What do all these men have in common? Well, they all got marooned in the backyard of nature's harshest terrain. They all stared at death and said, "Rain Check!" and survived to tell their dreadful tales. What will you do in such a situation? How badly do you want to make it back? The following tips will help you retain your sanity in the madness of the wild.
Do some research before heading off to the far reaches of the earth. Dig out information about the flora and fauna of the place you are about to visit. Assess the route you are going to take, and also make note of the landmarks in that area.
If you get lost while exploring the outdoors, people should be aware that you have gone missing in order to rescue you. Needless to say, solitary exploration in the wild is not just dangerous, but also foolhardy. By just informing someone, you can actually save your own life.
Carry Basic Survival Gear
Suppose you are admiring the nature around you and then you see a rare bird on a tree, it's obvious that you will take time to click its pics. Next, you find your group missing and can't figure out the direction. It can happen with us. So, always be ready with a survival kit.
When lost, try moving to low lying areas. If there is water, you are sure to find it in low lying lands, as water always flows from higher to lower levels. A swarm of insects can indicate presence of water nearby. While resting, listen for sounds of a river or stream. In the quiet wilderness, the sound of flowing water can be heard from a distance.

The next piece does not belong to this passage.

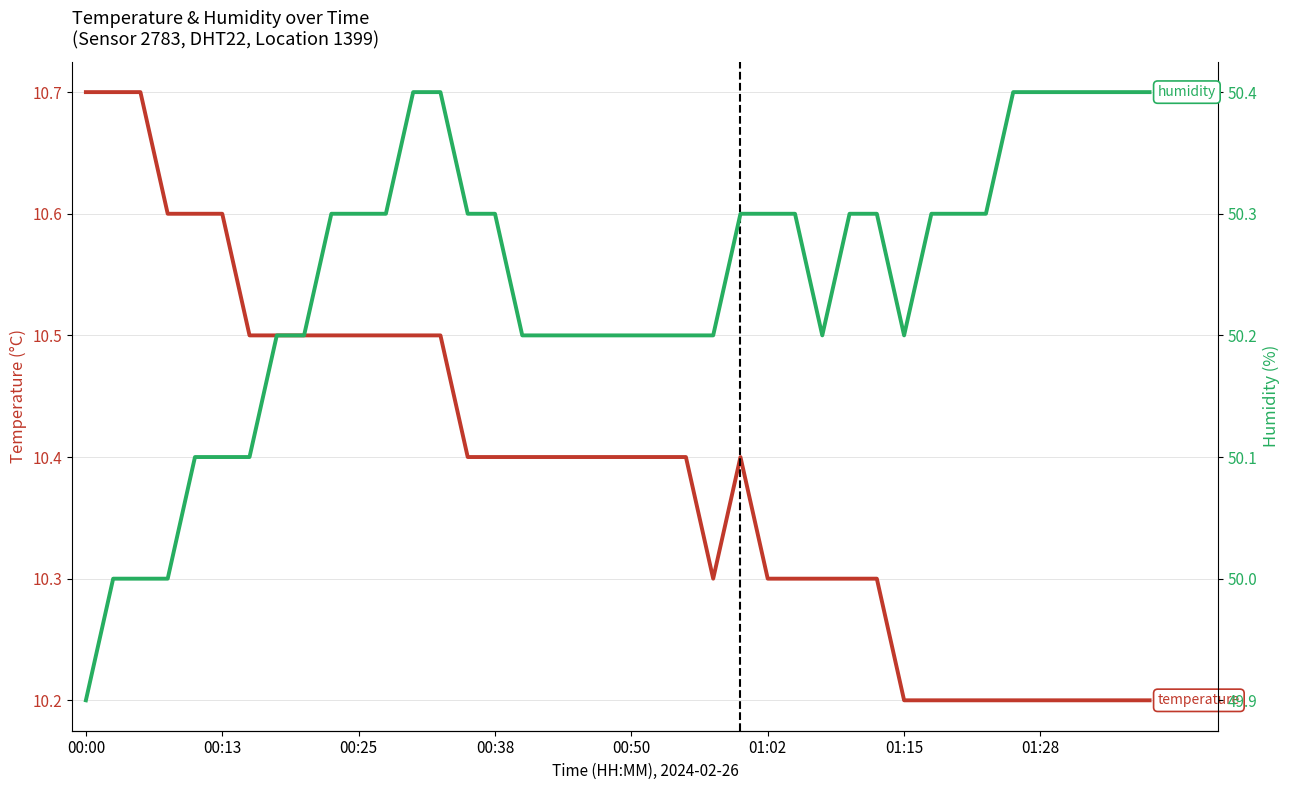

What position from the left is 01:15?

31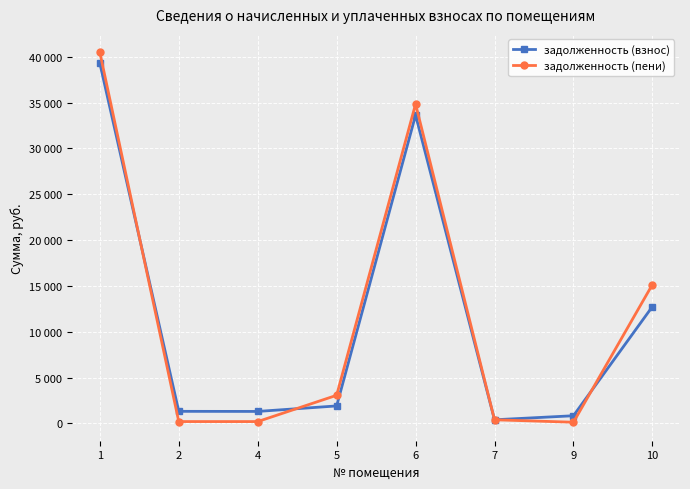

What value does the задолженность (взнос) series have at 9?

833.6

If you cannot find surface water (when you gravely need water), look into rock gaps. Rainwater often collects in gaps between rocks. Muddy areas may have groundwater available under the surface. Dig a pit i.e. one foot in depth and diameter each, and wait. Water will collect in the pit. This water may be muddy. So, strain it with a cloth before drinking it.
Avoid drinking stagnant water as it might be infested with harmful bacteria. Water flowing from rivers and streams are generally safe for drinking. Plants can also be good source of water. Drinking sap of birch and maple trees can help you meet the water requirements.This sap is also a useful source of carbohydrates.
Collect some dry twigs and leaves and light a fire. During the day, you can also use the lens of a magnifying glass to converge the sunrays on a heap of dried twigs or leaves.
When you urgently need fire and none of the amenities of the civilized world are available with you, get 2 pieces of dry wood. Sharpen the tip of one piece and use it to drill in the other. Put dry grass into the pit and rub it with the pointed piece of wood. As soon as sparks are produced, turn the wide piece of wood over a pile of dry grass and twigs.
While moving around in the jungle, make sure that you make enough noise. This way, no animal will get surprised by you and attack you in its defense. Stay away from the young ones of any animal, even if the babies look abandoned to you. Always be on the lookout of wildlife encounter by keeping your eyes open and your ears on the ground.
If the area where you want to take rest is damp and wet, build yourself a log bed. Put branches on top of each other in a crisscross pattern to make a solid and dry foundation for a lean-to, or use it as an open bed pad. Whatever material you use for making the shelter, check that it is free of insects or other poisonous animals.
If there is a faintest possibility for you to get back to the civilization, work in that direction without further delay. Otherwise, wait out for help to arrive. Make yourself conspicuous by marking out your location that is visible from above.